======== Provided text

Friday, November 19, 2010

Game 10: Score

Long ago (by which I mean last year) and far away (by which I mean a couple of kilometers from my front door), there was a player called Yu Kai-Wen. Or, at least, his family called him Yu Kai-Wen. We called him Kevin Yu, according to the custom of the day.

Kevin Yu was probably the first great Taiwanese hockey player, the first Taiwanese player to be able to outplay a preponderance of the Canadians in the country and embarrass them in the process. There are a lot of people who will argue with this, because Kevin Yu had (and probably still has) some conspicuous lacunae in his game. There are doubtless those who will trumpet the sleek ambitions of Andy Shen, or the inimitable musculature of his brother Eric, or the Canadian-trained toughness of Jacky Lu, or the offensive ingenuity of Mike Lin, and all of those people would have a point, because all of those players are very good indeed. But all those players got good later, and none of them have quite the same spark as Kevin Yu.

He was a prodigy. Some people, they’re just born different, they got mysterious powers the rest of us can’t understand. Mozart was born to play music and Vonnegut was born to write novels and Johnny Knoxville was born to hit himself in the nuts with strange objects. Kevin Yu was born to score goals. Beautiful, remarkable, heart-stopping, breath-sucking goals, the kind of goals no one ought be able to get away with, the kind of goals that make people fall in love.

Certainly, he must have been frustrating to play with. The boy never met a deke or a dangle he didn’t like, and never made only one move if he thought he might squeeze in three. He was such an incurable rusher you’d think he was playing by 1926 rules, no forward pass, no dump-and-chase, and he had a proclivity for lingering at the red line, looking blithely back at the his team’s attempts at defense, yearning for a deflected pass or a sloppy clear. Age and experience muted these tendencies, but fact is, Kevin Yu was never the kind of player Don Cherry would approve of. So be it.

================

Request A:
Answer these questions about the hockey post:
(i) What name did Kevin Yu's family call him?
(ii) Which player is credited with Canadian-trained toughness?
(iii) The post says Kevin Yu was born to do what?

======== Supplied data

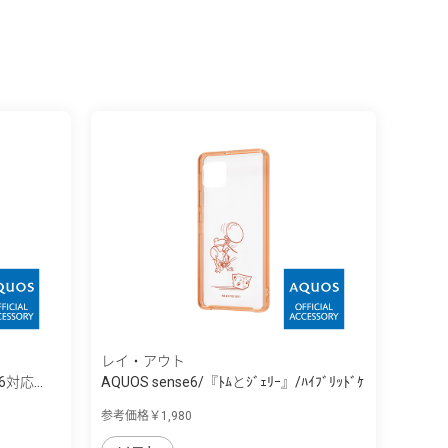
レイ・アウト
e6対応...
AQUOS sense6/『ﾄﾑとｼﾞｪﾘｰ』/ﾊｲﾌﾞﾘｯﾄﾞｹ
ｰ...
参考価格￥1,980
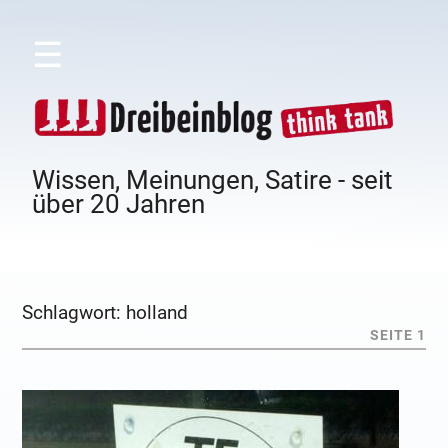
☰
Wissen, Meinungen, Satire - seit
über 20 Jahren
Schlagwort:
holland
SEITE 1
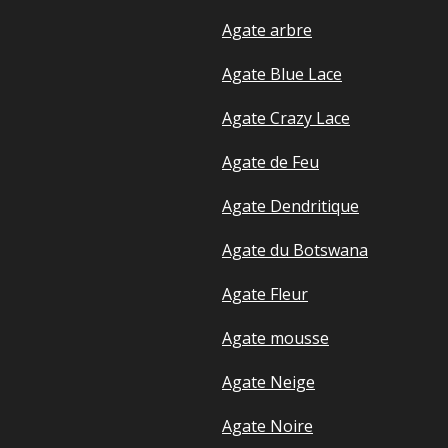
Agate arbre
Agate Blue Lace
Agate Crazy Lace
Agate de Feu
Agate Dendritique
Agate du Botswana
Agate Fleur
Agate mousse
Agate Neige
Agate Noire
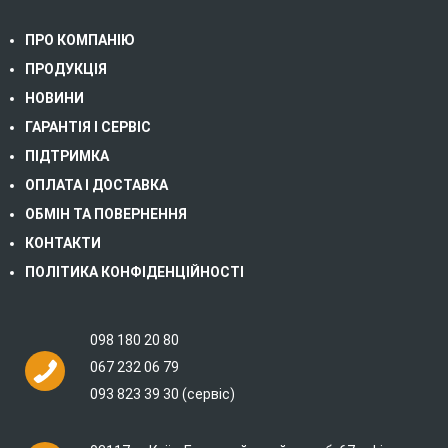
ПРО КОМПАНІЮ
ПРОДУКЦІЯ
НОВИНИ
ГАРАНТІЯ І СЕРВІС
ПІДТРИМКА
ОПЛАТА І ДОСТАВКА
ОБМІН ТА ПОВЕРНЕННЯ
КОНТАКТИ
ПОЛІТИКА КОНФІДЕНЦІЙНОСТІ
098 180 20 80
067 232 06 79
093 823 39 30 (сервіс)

================

Request B: Copy out every line of the text read from the four records above, keeping each one identical to the original. Leave the picture markers out.

Output A:
(i) Yu Kai-Wen
(ii) Jacky Lu
(iii) Score goals

Output B:
レイ・アウト
e6対応...
AQUOS sense6/『ﾄﾑとｼﾞｪﾘｰ』/ﾊｲﾌﾞﾘｯﾄﾞｹ
ｰ...
参考価格￥1,980
☰
Wissen, Meinungen, Satire - seit
über 20 Jahren
Schlagwort:
holland
SEITE 1
Agate arbre
Agate Blue Lace
Agate Crazy Lace
Agate de Feu
Agate Dendritique
Agate du Botswana
Agate Fleur
Agate mousse
Agate Neige
Agate Noire
ПРО КОМПАНІЮ
ПРОДУКЦІЯ
НОВИНИ
ГАРАНТІЯ І СЕРВІС
ПІДТРИМКА
ОПЛАТА І ДОСТАВКА
ОБМІН ТА ПОВЕРНЕННЯ
КОНТАКТИ
ПОЛІТИКА КОНФІДЕНЦІЙНОСТІ
098 180 20 80
067 232 06 79
093 823 39 30 (сервіс)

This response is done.